Henry Kissinger, we should remember, was himself a soldier in the American army. He was an intelligence officer (quel surprise) and served in the Battle of the Bulge, staying behind at some personal risk after his unit bugged out to interrogate captured German soldiers. Point is, he probably understood what John McCain the prisoner would want without having to be told.
John McCain's military service and "sacrifice" does not, ipso facto, qualify him to be president. It does, however, tell us a great deal about the things he values most when he has to make decisions under extremely adverse conditions, and that is certainly useful for voters to know.
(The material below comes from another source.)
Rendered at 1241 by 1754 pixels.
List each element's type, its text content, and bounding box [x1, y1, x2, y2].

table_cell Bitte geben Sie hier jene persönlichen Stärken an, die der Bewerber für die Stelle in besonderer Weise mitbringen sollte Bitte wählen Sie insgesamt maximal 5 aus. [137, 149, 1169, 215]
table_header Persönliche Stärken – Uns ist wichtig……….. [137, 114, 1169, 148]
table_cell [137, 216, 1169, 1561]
A very good question, and not off-topic at all. Indeed, the proposition of the post is that McCain staying behind in Hanoi gives insight into his later actions. While I have had the pleasure of having dinner, once, with Henry Kissinger, I cannot say that I have any particular insight into the question you asked. I can say this, though: He loves the United States with more passion than most native-born Americans.
I would have swallowed my "honor" for a chance to give the Intel guys an accurate and current memory dump of camp layouts, staffing levels, physical descriptions of real bad guys, POW's that were known to be alive, etc.
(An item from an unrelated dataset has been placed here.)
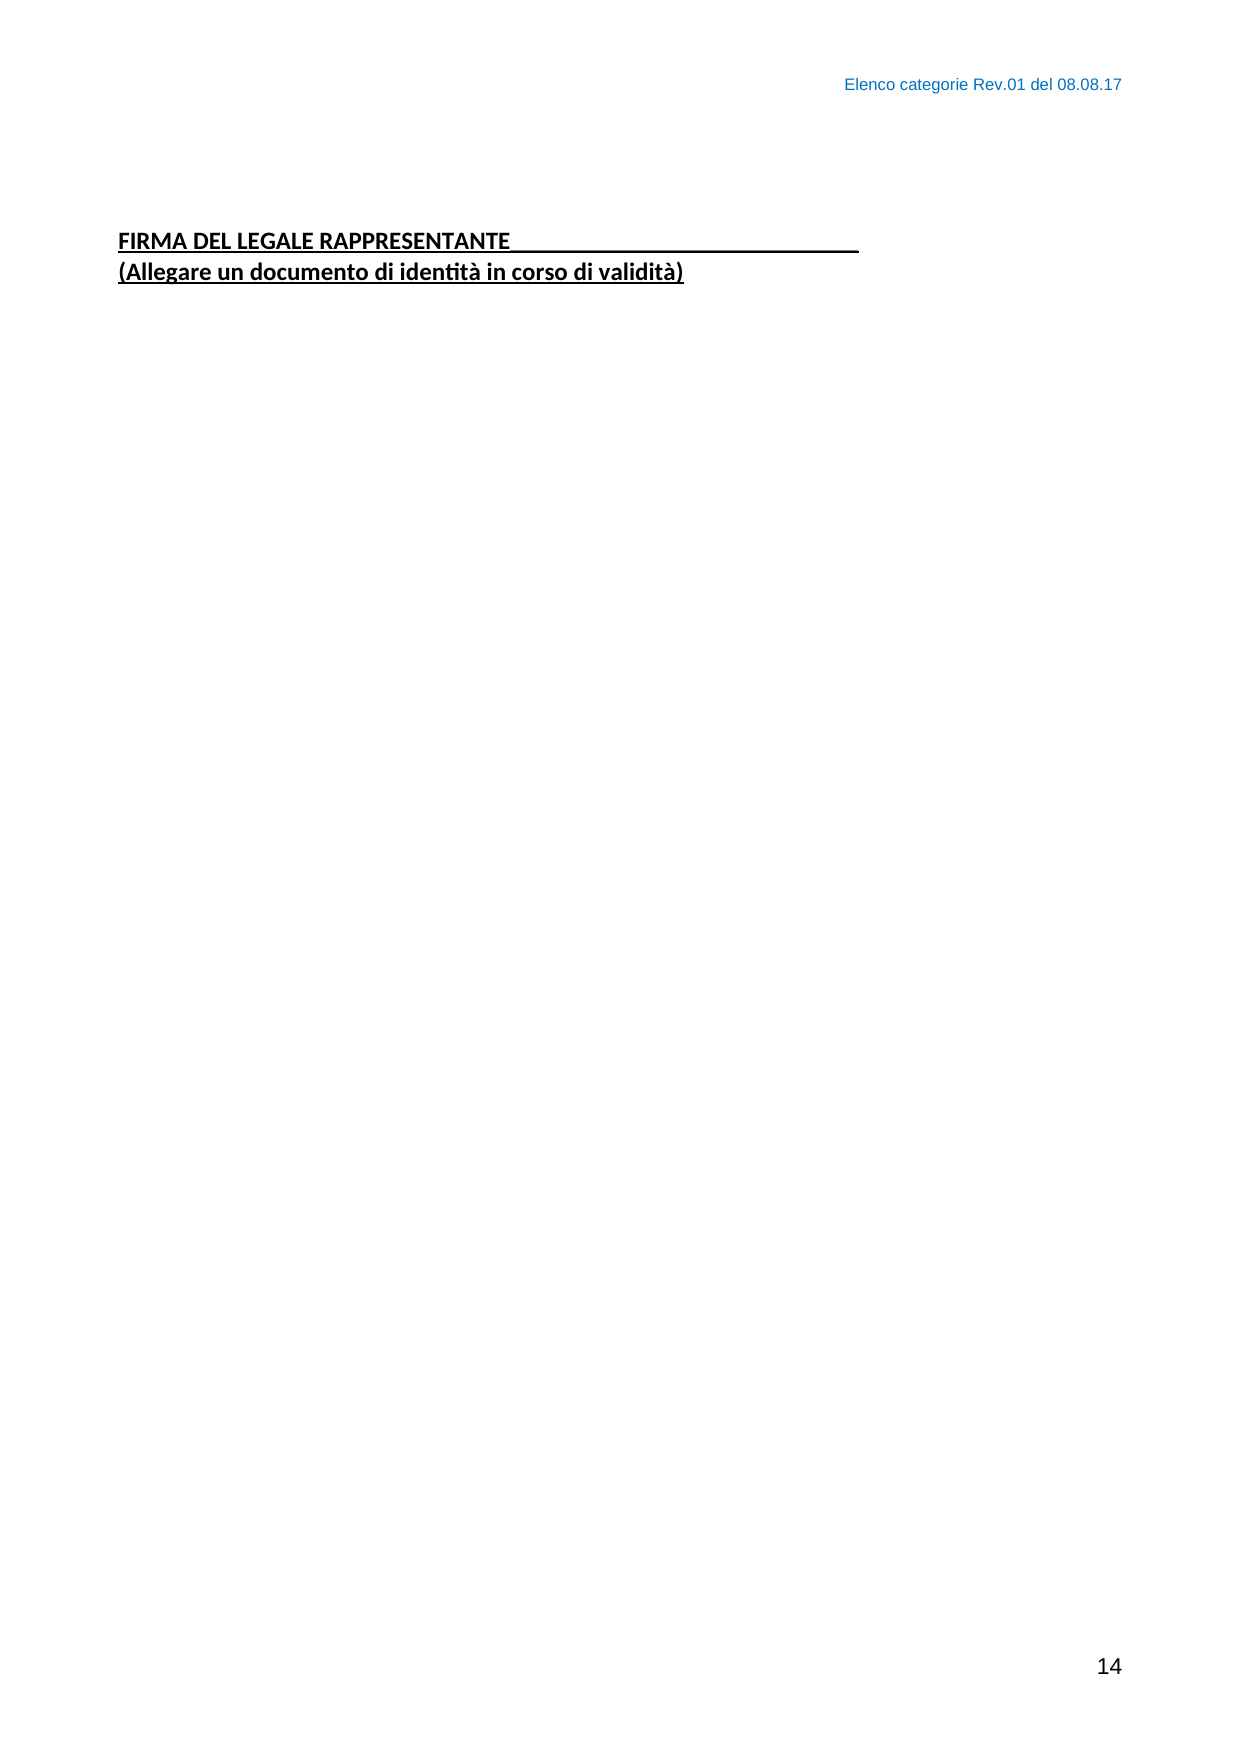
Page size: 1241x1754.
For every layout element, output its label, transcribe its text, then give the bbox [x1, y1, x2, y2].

Tactical bravery is nice and all, but strategic smarts are better.
The information that Bud Day and John McCain withheld from their captors was information that if disclosed could have cost American lives. But more than withholding tactical information, the POWs who endured torture rather than swallow their honor refused their captors the chance to pose them with the ilk of Jane Fonda and, in league with CBS and NY Times, thereby generate propaganda that would further undermine their fellow American servicemen.
I’d probably have behaved like Purple, but only because I doubt that I could have summoned the extraordinary courage that McCain and his compatriots displayed. Not all POWs showed such resolve. Those who did earned a gratitude that their countrymen have not yet paid them.
While it is true that courage, honor, and sense of duty do not suffice to make McCain a great president, those qualities recommend him for the job. And he is the sole party among the current crop of candidates who has proven himself to have those qualities.
This is all very true about McCain's actions as a POW and what it reveals about his character.
Now, in the one in a billion chance that a McCain advisor is reading this, a bit a campaign advice for him:
DO NOT MENTION THE VIETNAM WAR!!!
Do not mention it.. in ANY way, in ANY form, in ANY shape, do not, do not, do not, do NOT mention the Vietnam War, not so much as one syllable. Not a word.
Vietnam is nothing but cyanide to an American politician. You earned five Congressional Medals of Honor there? Great. Shut up about 'em.
It does not matter where you stood, what you did, how you performed. Mention Vietnam and die politically. That is an absolute.
Here endeth the lesson.
I aplogize if I am being too ambiguous.